Es war der erste Film, bei dem sie die Möglichkeit hatte, mit einem kompletten Orchester zusammenzuarbeiten. Mittlerweile hat sie die Musik zu über 100 Filmen, Theaterstücken und Hörspielen geschrieben. Was sie sich ausgedacht und aufgeschrieben hat, erwacht durch namhafte Ensembles wie das deutsche Filmorchester Babelsberg, das Münchner Rundfunkorchester oder die Münchner Philharmoniker zum Leben. "Das ist wirklich ein großes Privileg. Es ist überwältigend, wenn 85 Musiker deine Komposition spielen."

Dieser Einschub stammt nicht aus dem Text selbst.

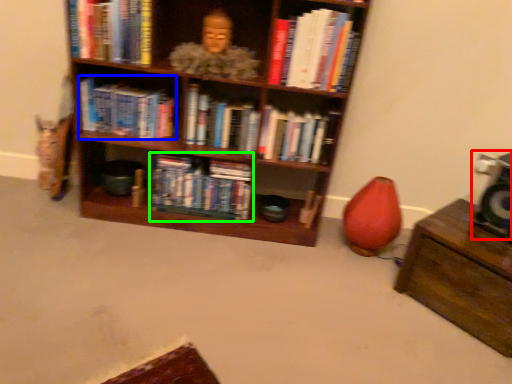
Question: Considering the real-world distances, which object is closest to speaker (highlighted by a red box)? book (highlighted by a blue box) or book (highlighted by a green box).

Choices:
 (A) book
 (B) book

Answer: (B)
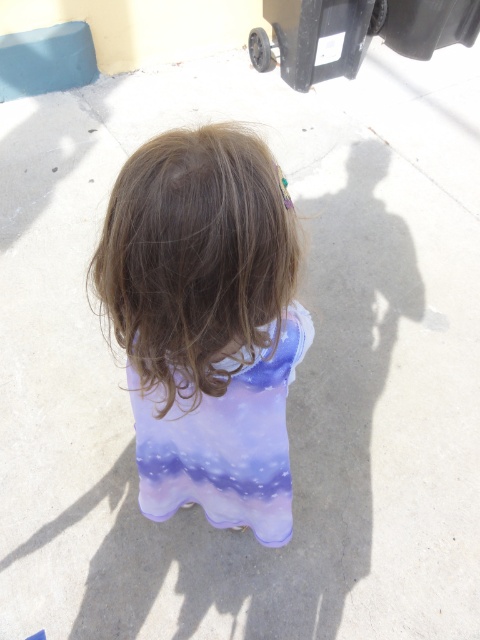
Does brown smooth hair at center have a lesser width compared to purple fabric dress at center?

Correct, brown smooth hair at center's width is less than purple fabric dress at center's.

Is point (169, 204) positioned after point (250, 422)?

No, (169, 204) is closer to viewer.

Describe the element at coordinates (196, 260) in the screenshot. This screenshot has width=480, height=640. I see `brown smooth hair at center` at that location.

The image size is (480, 640). I want to click on brown smooth hair at center, so (196, 260).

Auch der SWR hat sich ihr Talent mittlerweile zu eigen gemacht, um eine außergewöhnliche Folge der Kultserie Tatort zu drehen. "Mir wurde lediglich eine kurze Zusammenfassung der Handlung vorgelegt und ich habe dann eine 50-minütige Tatort-Sinfonie geschrieben, die von der Staatsphilharmonie Rheinland-Pfalz eingespielt wurde." Die Schauspieler, denen nicht gesagt wurde, wer der Mörder ist, bekamen am Set lediglich ein paar Anweisungen und die Komposition vorgelegt. "Normalerweise besteht Filmmusik ja immer aus kurzen Tracks. Das ist aber eine in sich geschlossene Komposition bestehend aus vier Sätzen", erklärt Eisenreich. Das außergewöhnliche Konzept dieser Tatort-Folge stammt von dem Regisseur Axel Ranisch, mit dem Eisenreich schon mehrmals zusammengearbeitet hat.

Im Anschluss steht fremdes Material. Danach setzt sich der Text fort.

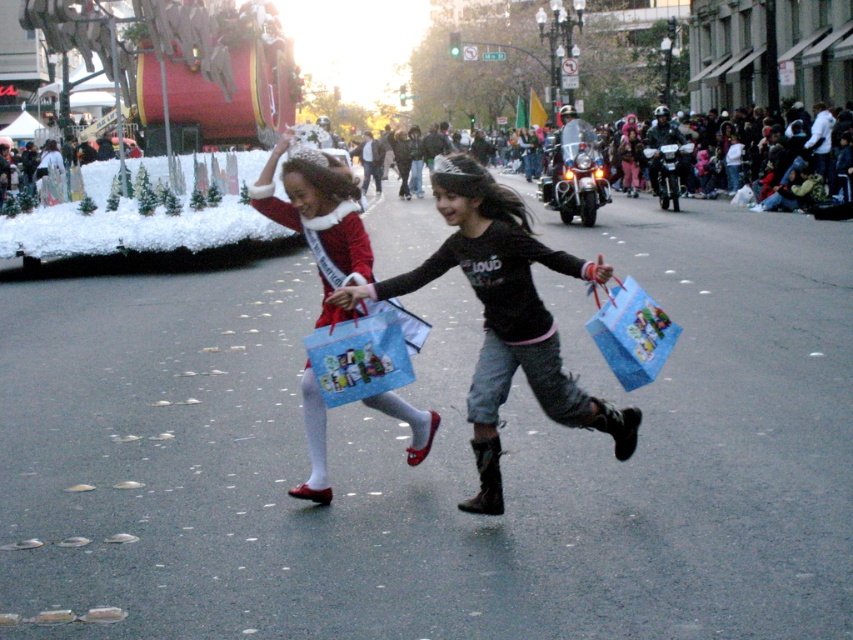
Which is above, matte black boots at center or matte red dress at center?

matte red dress at center is higher up.

Can you confirm if matte black boots at center is thinner than matte red dress at center?

No, matte black boots at center is not thinner than matte red dress at center.

Which is in front, point (566, 374) or point (306, 406)?

Point (566, 374)

You are a GUI agent. You are given a task and a screenshot of the screen. Output one action in this format:
    pyautogui.click(x=<x>, y=<y>)
    Task: Click on the matte black boots at center
    
    Given the screenshot: What is the action you would take?
    pyautogui.click(x=503, y=316)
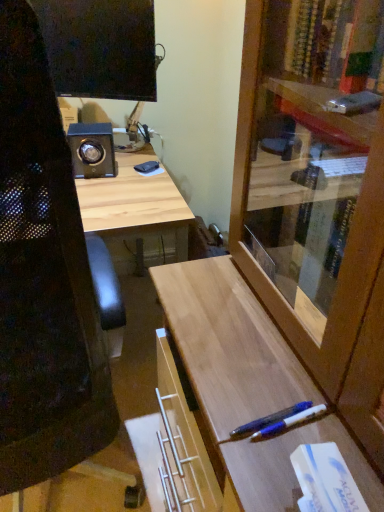
Question: Can you confirm if wooden cabinet at center-right is positioned to the left of black mesh computer chair at left?

Choices:
 (A) yes
 (B) no

Answer: (B)

Question: Is black mesh computer chair at left surrounded by wooden cabinet at center-right?

Choices:
 (A) no
 (B) yes

Answer: (A)

Question: Considering the relative sizes of wooden cabinet at center-right and black mesh computer chair at left in the image provided, is wooden cabinet at center-right smaller than black mesh computer chair at left?

Choices:
 (A) yes
 (B) no

Answer: (B)

Question: From a real-world perspective, does wooden cabinet at center-right sit lower than black mesh computer chair at left?

Choices:
 (A) no
 (B) yes

Answer: (A)

Question: Can you confirm if wooden cabinet at center-right is bigger than black mesh computer chair at left?

Choices:
 (A) yes
 (B) no

Answer: (A)

Question: Considering the relative sizes of wooden cabinet at center-right and black mesh computer chair at left in the image provided, is wooden cabinet at center-right taller than black mesh computer chair at left?

Choices:
 (A) yes
 (B) no

Answer: (B)

Question: Can you confirm if translucent blue pen at lower right is smaller than white matte book at lower right?

Choices:
 (A) no
 (B) yes

Answer: (B)

Question: Is translucent blue pen at lower right bigger than white matte book at lower right?

Choices:
 (A) no
 (B) yes

Answer: (A)

Question: From the image's perspective, is translucent blue pen at lower right under white matte book at lower right?

Choices:
 (A) yes
 (B) no

Answer: (B)

Question: Is translucent blue pen at lower right at the left side of white matte book at lower right?

Choices:
 (A) yes
 (B) no

Answer: (A)

Question: Is translucent blue pen at lower right completely or partially outside of white matte book at lower right?

Choices:
 (A) no
 (B) yes

Answer: (B)

Question: Is translucent blue pen at lower right beside white matte book at lower right?

Choices:
 (A) yes
 (B) no

Answer: (B)

Question: Is translucent blue pen at lower right at the right side of wooden cabinet at center-right?

Choices:
 (A) yes
 (B) no

Answer: (B)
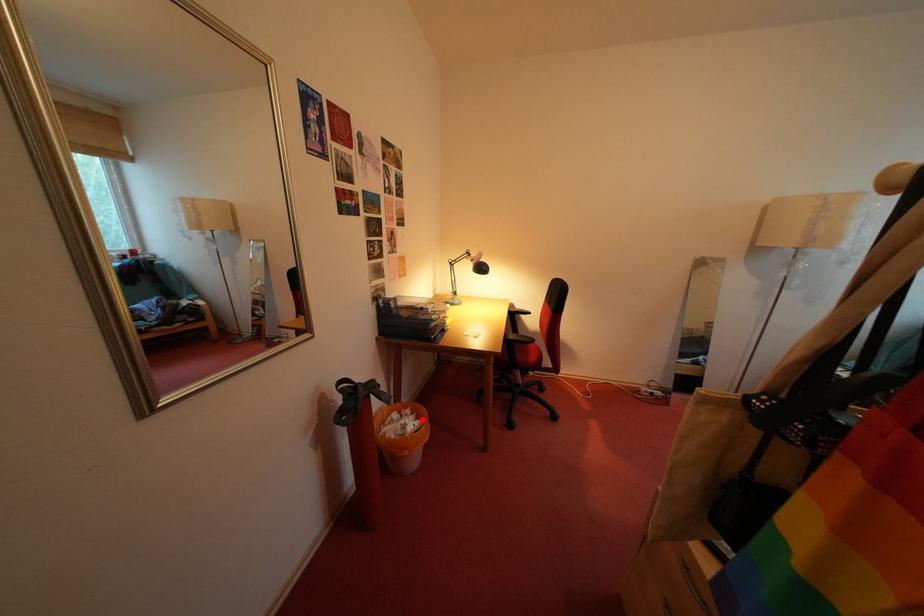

Auch auf der Bühne kann Martina Eisenreich große Erfolge feiern. Diesen Bereich teilt sie sich mit ihrem Mann Wolfgang Lohmeier, mit dem sie seit zehn Jahren verheiratet ist. Mit ihrer Violine und den beiden Martina Eisenreich-Ensembles, einem Quintett und einem Quartett, zieht sie ihr Publikum mit Filmklassikern von Ennio Morricone oder Danny Elfman ebenso in den Bann wie mit jazzigen Stücken - irgendwo zwischen Clint Eastwood und Tom Waits bewegen sie und ihre Musikerkollegen sich auf der Bühne. Ihr Mann Wolfgang übernimmt dabei die Percussions. "Über ihn habe ich gelernt, dass es auch Bereiche der Musik gibt, in denen Platz für Improvisation eingeräumt werden muss und man nicht alles durchkomponieren darf. Ich habe verstanden, dass Filmmusik im Kopf entsteht und Bühnenmusik im Bauch."